The field season this year has been very rewarding with spring meetings at Horeb led by Ian Morgan, Mynydd Pembrey with Denys Williams and Stradey Woods where we heard Garden Warblers and saw the winter damage to the Wild Service Tree (Sorbus torminalis). In June we paid a visit to the Allt Rhyd-y-groes National Nature Reserve led by Ray Woods of the Nature Conservancy Council. Typically the Welsh weather was at its worst, but the Sessile Oakwoods, for which the Cambrian Mountains are so noted, were at their best. In a small hayfield we were shown Greater Butterfly Orchids (Platanthera chlorantha) together with a number of other grassland species not often seen on today’s herbicide-treated farms. It was certainly well worth the soaking that we all got.

It was just as well that only a few members attended the Towyn Burrows meeting in August, as after a very pleasant walk in glorious sunshine, having observed acres of Sea Lavender (Limonium spp.) and the newly fanned dunes at Towyn Point, yours truly got the party lost. Well not exactly lost, just the wrong side of a thick and impenetrable Buckthorn barrier - we could see the cars not 100 yards away but despite numerous attempts to go through the thorn-bushes we had to retrace our steps, adding an extra hour to an already long six-hour marathon. There were many murmurings among the ranks of, “Sack the Sec.” and, “Send him back for a machete” But there was some recompense when we came across a very attractive flowering stand of Marsh Mallow (Althaea officinalis) which we would not have seen had we taken a less devious route.

A working party was organised in May to try to alleviate some of the damage done to the Stradey Woods’ Wild Service Tree last winter, referred to above. The largest tree of the group of three had fallen over the cliff, probably due to gales and the weight of snow. The object of the working party was to fence off the corner of the pasture where suckers from the trees had been appearing for a number of years but had been grazed—off by the farmer’s cattle. Apart from disturbing a nest of bees, with the expected consequences, and nearly losing one or two members over the cliff when trying to tension the wire, the job was completed successfully. It remains to be seen whether tic suckers will now grow up to eventually replace the ailing trees on the cliff edge.

All meetings have produced additional records for the Carmarthenshire Flora, a project that has been started this season with a number of Naturalists’ members participating, but will probably take many years to complete. The coastal part at the county is fairly well covered, although there are many gaps, but I intend next year to hold a meeting or two purely for recording in completely unworked areas.
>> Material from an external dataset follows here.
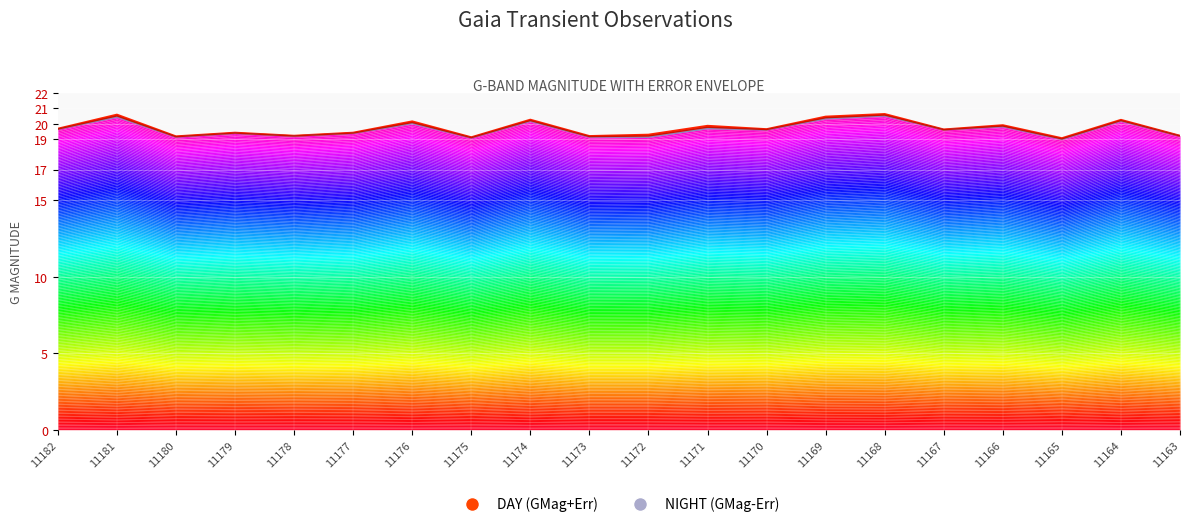

What is the change in value from 11168 to 11166?

-0.7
I have not received any replies to my request in the last Newsletter for information of any church or chapel yards which appear to support a diverse flora. Perhaps all the town graveyards are tended like lawns but some that I have visited in the less urban areas have been very rewarding. One, near Glanamman, was particularly rich with an abundance of Greater Burnet (Sanguisorba officinalis), orchids, and all the plants you would expect to find in undisturbed and unfertilized grassland. The chapel was dated 1773 but there was about one third of the area still unoccupied by graves, resulting in perhaps half an acre of species-rich grassland. Also the stone walls and adjacent woodland and wet flushes produced many additional plants..
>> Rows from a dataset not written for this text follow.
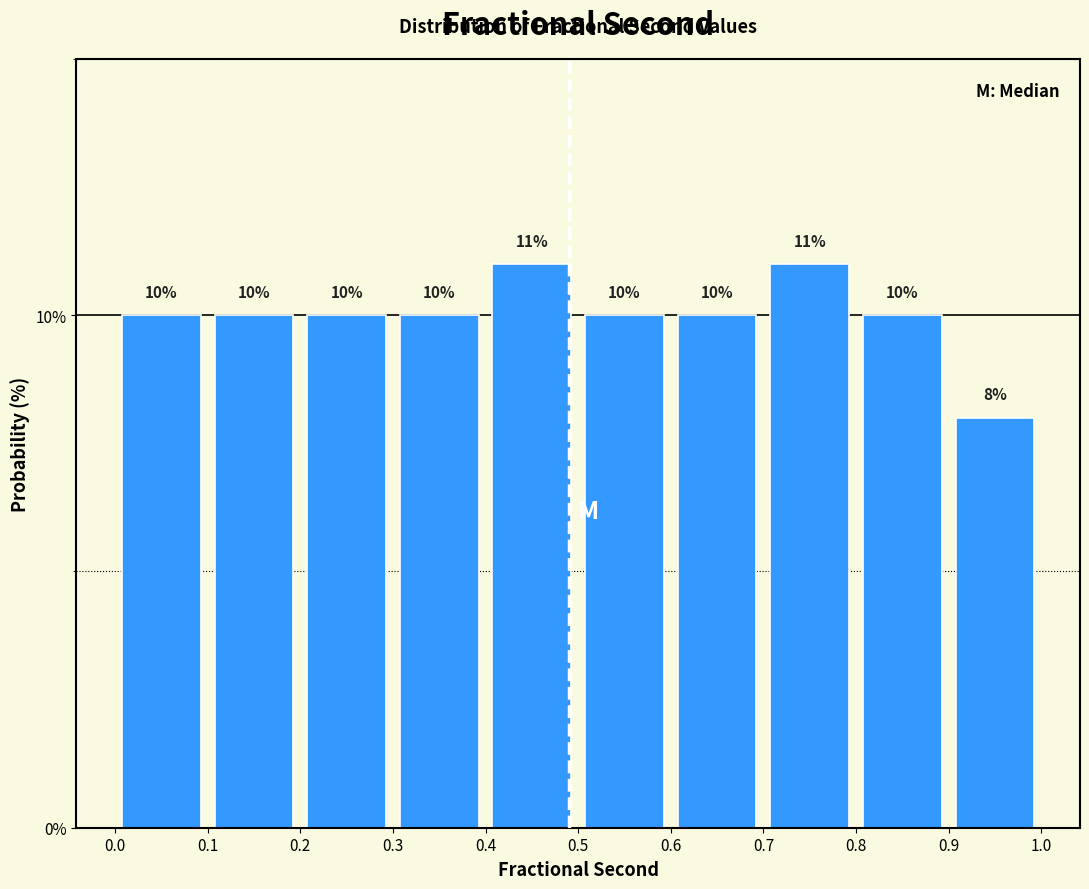

Reading left to right, transcribe this chart: for each bar, give the range it covers on the x-axis and its height.

0.0 to 0.1: 10
0.1 to 0.2: 10
0.2 to 0.3: 10
0.3 to 0.4: 10
0.4 to 0.5: 11
0.5 to 0.6: 10
0.6 to 0.7: 10
0.7 to 0.8: 11
0.8 to 0.9: 10
0.9 to 1.0: 8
Finally, any of you wanting to brush up on your knowledge of local natural history have an opportunity to do so this autumn as the Workers Education Association have asked the LIanelli Naturalists to run a course of six lectures on the “Natural History of Carmarthenshire”. The lectures are weekly on Monday nights starting on October 4th at the L.E.A. Centre in John Street, and are open to any interested person. Speakers will be Dr. Philip Jones, Mr. Brian Stringer and myself and the subjects to be covered will include geological, faunal and floral topics.